A peculiar feature of the roll is the lack of urgency that accompanies the collapse of the Montfortian regime. Certainly Edward’s escape was treated with worry. Eleanor left Odiham in the middle of the night, supplies of horseshoes and nails were quickly purchased, as were loads of wood for the defence of Dover, and her flurry of dispatches show she was very much in charge of the war footing on her end. But otherwise life went on. If anything, her entertainment accelerated to ensure supporters remained on their side. In July, Simon and his men were trapped in Wales, yearning for bread because they could only find meat and milk for subsistence.
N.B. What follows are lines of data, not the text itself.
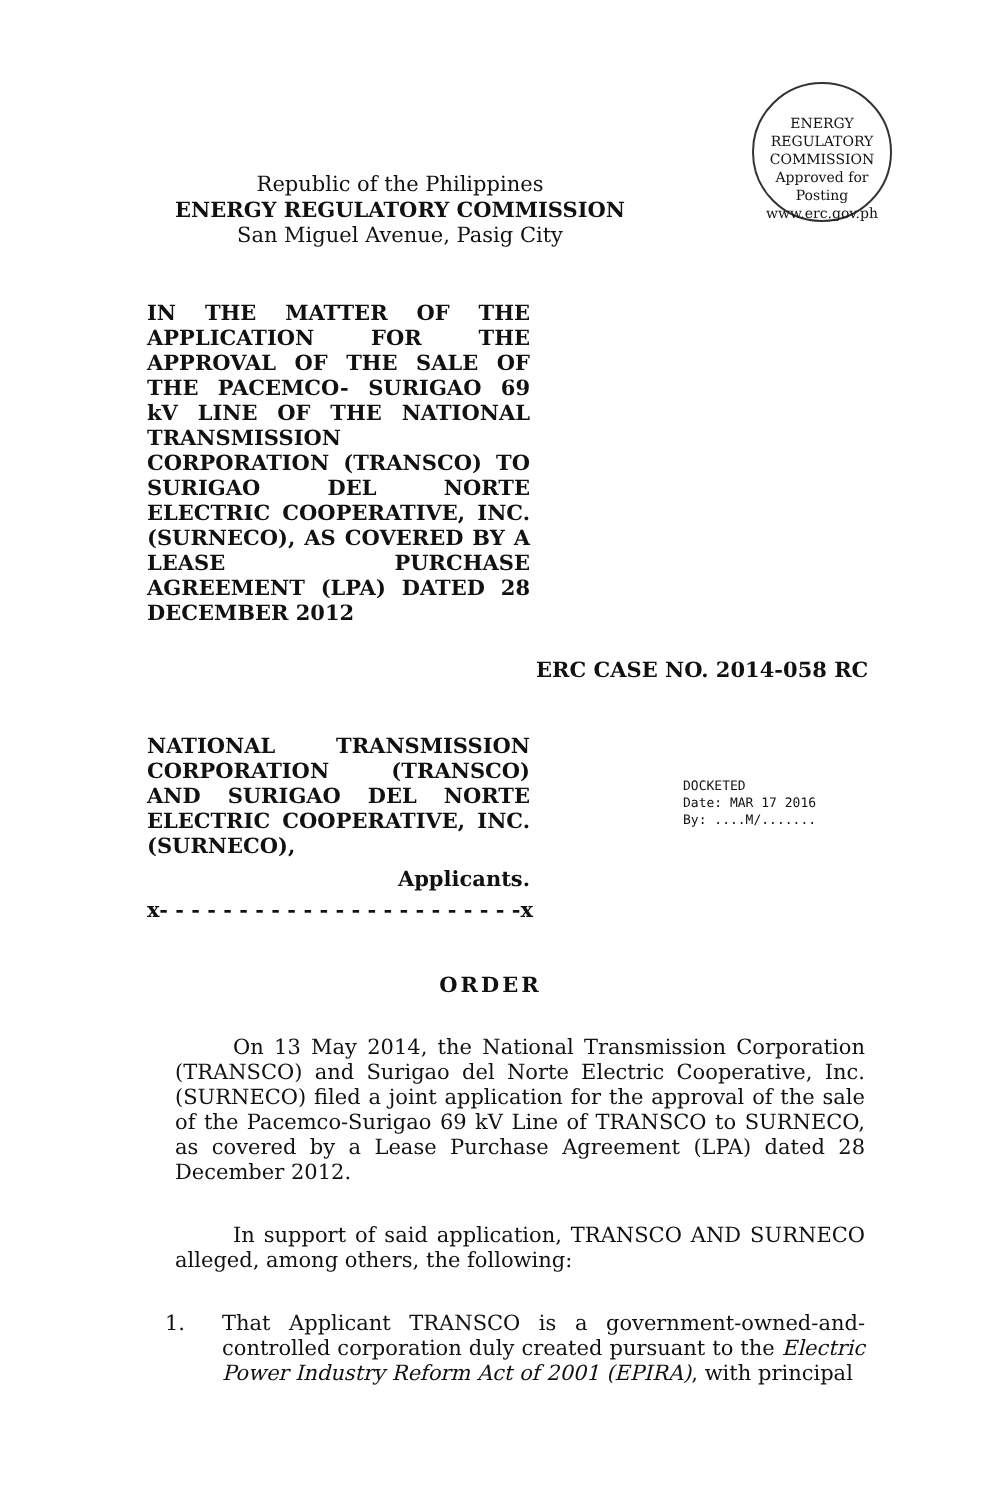ENERGY REGULATORY COMMISSION
Approved for
Posting
www.erc.gov.ph
Republic of the Philippines
ENERGY REGULATORY COMMISSION
San Miguel Avenue, Pasig City
IN THE MATTER OF THE APPLICATION FOR THE APPROVAL OF THE SALE OF THE PACEMCO- SURIGAO 69 kV LINE OF THE NATIONAL TRANSMISSION CORPORATION (TRANSCO) TO SURIGAO DEL NORTE ELECTRIC COOPERATIVE, INC. (SURNECO), AS COVERED BY A LEASE PURCHASE AGREEMENT (LPA) DATED 28 DECEMBER 2012
ERC CASE NO. 2014-058 RC
NATIONAL TRANSMISSION CORPORATION (TRANSCO) AND SURIGAO DEL NORTE ELECTRIC COOPERATIVE, INC. (SURNECO),
Applicants.
DOCKETED
Date: MAR 17 2016
By: ....M/.......
x- - - - - - - - - - - - - - - - - - - - - - -x
ORDER
On 13 May 2014, the National Transmission Corporation (TRANSCO) and Surigao del Norte Electric Cooperative, Inc. (SURNECO) filed a joint application for the approval of the sale of the Pacemco-Surigao 69 kV Line of TRANSCO to SURNECO, as covered by a Lease Purchase Agreement (LPA) dated 28 December 2012.
In support of said application, TRANSCO AND SURNECO alleged, among others, the following:
1. That Applicant TRANSCO is a government-owned-and-controlled corporation duly created pursuant to the Electric Power Industry Reform Act of 2001 (EPIRA), with principal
Eleanor’s accounts show she had plenty of bread during this same time and enough wine to make gifts of it to others. She even undertook hunting parties with her guests, dividing up the ‘beasts’ that were taken. Of course they probably didn’t believe it would all end in disaster and it might not have but for a few more hours on that fateful morning.
When the news of Evesham arrived, Eleanor went into mourning but remained resourceful as ever. The roll shows she had maintained contact with all the royal captives save one, her brother the king. Now, a week after the battle, Eleanor sent the ‘Master of God’s House’ of Dover to Henry, then again a month later when the king summoned parliament to Winchester. What the master conveyed we shall never know. The greatest frustration with reading these accounts is seeing all this messenger activity going on and knowing exactly how much it cost, but without a clue as to what any of the messages contained. As the roll soon comes to an end after that, we have to rely on official records and chronicles for the rest of Eleanor’s story. Wilkinson does us the great favour of going into some detail about the aftermath, even combing the National Archives to discover, where possible, the fate of those who appear in the roll.
Wilkinson brings her introduction to a close and readers can now avail themselves to the accounts, but chances are they have already done so from the start. Every page of her analysis is well documented with footnotes, an incredible 1,233 in all, taking readers exactly where they need to go within the roll or outside it for more information. It’s a refreshing bit of scholarly indulgence, sure to be appreciated by anyone with only the faintest knowledge of this era. At the outset, Wilkinson stated that she wanted to make Eleanor’s household accounts accessible to a wider audience. If by that she meant taking a 750-year old roll of parchment with the faded scribbling of a dead language on it and turning it into a delightful and informative book for whoever might pick it up, then she has succeeded beyond measure. Since no price can be placed on such an achievement, her work, in theory, would have never made the roll.